Белявцев явился вскоре, делая вид, что вызов мало задел его, но острый глаз Карева сразу разгадал так старательно скрываемое волнение. Карев начал допрос первым, чтоб не дать Белявцеву опомниться.
- Мой командир роты Балашов, - сказал Карев, не спуская глаз с Белявцева, - доложил, что твоя настоящая фамилия Шишкин. Верно?
Еле заметно сузились коричневые глаза - вот и все, что заметил Карев. Ни мускул не дрогнул на лице. Белявцев даже улыбнулся:
- Я с таким же успехом могу обвинить в этом Балашова. Может, он Шишкин, а не я?
- Тогда почему ты молчал?
Этот, казалось, простой вопрос несколько сбил с толку Белявцева. И тут вступил Терентьев.
- Послушай, Белявцев, ты помнишь, в марте нас окружили каратели?
Белявцев уже овладел собой и спокойно повернулся к своему командиру:
- Еще бы!
- Ты, кажется, тогда заблудился? Или я спутал тебя с кем-то?
Белявцев быстро вскинул глаза, вздрогнул, встретившись с пристальным взглядом командира, что-то хотел сказать, но Терентьев опередил:
- Вспомнил: это же был ты!
- Неправда! - дрожащим голосом произнес Белявцев. - Неправда!
Карев помахал колодой карт, которые подобрал Миронов:
- Твои?
Белявцев понял, что попался.
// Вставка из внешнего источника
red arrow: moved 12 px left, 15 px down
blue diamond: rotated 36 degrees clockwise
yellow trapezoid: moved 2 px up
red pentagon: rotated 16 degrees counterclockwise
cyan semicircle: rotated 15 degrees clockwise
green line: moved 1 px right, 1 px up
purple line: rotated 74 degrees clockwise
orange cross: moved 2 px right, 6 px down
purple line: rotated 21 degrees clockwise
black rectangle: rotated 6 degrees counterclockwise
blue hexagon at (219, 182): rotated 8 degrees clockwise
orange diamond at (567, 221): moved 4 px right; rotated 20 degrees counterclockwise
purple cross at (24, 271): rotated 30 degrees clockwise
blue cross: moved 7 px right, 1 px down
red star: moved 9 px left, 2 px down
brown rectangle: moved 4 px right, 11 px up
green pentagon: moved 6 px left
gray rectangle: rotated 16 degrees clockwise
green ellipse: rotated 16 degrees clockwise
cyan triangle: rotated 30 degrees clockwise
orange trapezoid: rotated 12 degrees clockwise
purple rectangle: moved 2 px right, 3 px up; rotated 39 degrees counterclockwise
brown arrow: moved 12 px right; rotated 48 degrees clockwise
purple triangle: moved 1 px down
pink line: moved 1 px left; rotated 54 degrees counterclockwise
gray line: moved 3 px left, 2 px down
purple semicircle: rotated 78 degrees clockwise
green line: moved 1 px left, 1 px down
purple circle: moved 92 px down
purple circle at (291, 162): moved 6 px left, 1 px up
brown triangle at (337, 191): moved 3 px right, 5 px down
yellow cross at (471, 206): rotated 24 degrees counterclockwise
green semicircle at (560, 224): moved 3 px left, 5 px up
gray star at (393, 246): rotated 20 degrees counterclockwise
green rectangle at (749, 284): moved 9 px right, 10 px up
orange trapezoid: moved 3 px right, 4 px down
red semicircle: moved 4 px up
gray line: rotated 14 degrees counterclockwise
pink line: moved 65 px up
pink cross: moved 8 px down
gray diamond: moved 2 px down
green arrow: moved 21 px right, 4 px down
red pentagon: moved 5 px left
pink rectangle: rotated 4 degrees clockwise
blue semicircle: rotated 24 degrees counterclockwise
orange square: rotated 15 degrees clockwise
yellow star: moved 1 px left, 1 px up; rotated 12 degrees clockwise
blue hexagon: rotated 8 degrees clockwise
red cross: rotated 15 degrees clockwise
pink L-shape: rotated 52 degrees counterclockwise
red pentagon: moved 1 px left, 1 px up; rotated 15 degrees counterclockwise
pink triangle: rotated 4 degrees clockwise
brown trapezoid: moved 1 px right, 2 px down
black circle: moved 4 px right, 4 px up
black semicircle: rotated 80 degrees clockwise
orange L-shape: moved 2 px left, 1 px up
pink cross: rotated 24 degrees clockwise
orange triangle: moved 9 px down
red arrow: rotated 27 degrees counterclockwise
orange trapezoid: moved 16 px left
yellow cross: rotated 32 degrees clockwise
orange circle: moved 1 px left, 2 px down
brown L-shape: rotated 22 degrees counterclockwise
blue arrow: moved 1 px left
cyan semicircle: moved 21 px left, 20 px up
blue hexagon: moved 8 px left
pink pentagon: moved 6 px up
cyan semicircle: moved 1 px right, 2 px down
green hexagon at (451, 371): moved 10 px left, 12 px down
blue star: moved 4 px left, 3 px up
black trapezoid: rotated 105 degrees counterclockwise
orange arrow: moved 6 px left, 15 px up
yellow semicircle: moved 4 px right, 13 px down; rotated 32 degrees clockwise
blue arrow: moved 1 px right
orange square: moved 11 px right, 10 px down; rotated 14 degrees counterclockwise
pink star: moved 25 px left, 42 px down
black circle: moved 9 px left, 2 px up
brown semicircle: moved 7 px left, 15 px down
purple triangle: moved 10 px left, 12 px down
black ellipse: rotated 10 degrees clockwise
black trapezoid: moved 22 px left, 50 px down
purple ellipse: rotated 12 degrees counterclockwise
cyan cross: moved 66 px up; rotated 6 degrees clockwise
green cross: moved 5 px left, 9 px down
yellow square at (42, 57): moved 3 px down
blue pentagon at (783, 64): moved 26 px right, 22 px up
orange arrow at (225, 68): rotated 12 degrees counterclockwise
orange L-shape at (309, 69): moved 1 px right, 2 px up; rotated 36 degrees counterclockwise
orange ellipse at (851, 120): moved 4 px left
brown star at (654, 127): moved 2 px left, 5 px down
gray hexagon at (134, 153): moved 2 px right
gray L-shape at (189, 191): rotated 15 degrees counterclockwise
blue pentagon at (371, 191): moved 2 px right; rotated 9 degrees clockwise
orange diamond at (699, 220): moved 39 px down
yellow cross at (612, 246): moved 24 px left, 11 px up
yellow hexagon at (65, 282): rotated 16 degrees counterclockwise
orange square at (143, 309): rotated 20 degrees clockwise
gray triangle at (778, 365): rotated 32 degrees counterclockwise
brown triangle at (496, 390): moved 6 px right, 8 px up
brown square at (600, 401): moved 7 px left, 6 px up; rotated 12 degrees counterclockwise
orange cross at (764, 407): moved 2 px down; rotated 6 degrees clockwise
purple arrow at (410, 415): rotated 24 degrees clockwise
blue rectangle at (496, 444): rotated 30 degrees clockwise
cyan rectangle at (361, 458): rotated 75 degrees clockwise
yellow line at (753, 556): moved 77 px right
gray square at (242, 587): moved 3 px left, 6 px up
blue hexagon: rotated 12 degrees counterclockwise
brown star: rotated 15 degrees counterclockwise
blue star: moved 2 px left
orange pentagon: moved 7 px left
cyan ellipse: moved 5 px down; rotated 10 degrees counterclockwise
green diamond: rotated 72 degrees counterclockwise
Карты были у Макаркина. Влип косоглазый Варнак, потащил за собой, раскололся сволочь. Автомат висел у Белявцева за спиной. Секунда решала главное: жить или нет. Белявцев неожиданно отпрыгнул в сторону, стараясь в это время перевести автомат на грудь, в боевое положение. Но маневр не удался. Бойцы охраны, предупрежденные о возможности такого исхода, стремительно налетели на бандюгу и, после короткой борьбы, заломили ему руки за спину.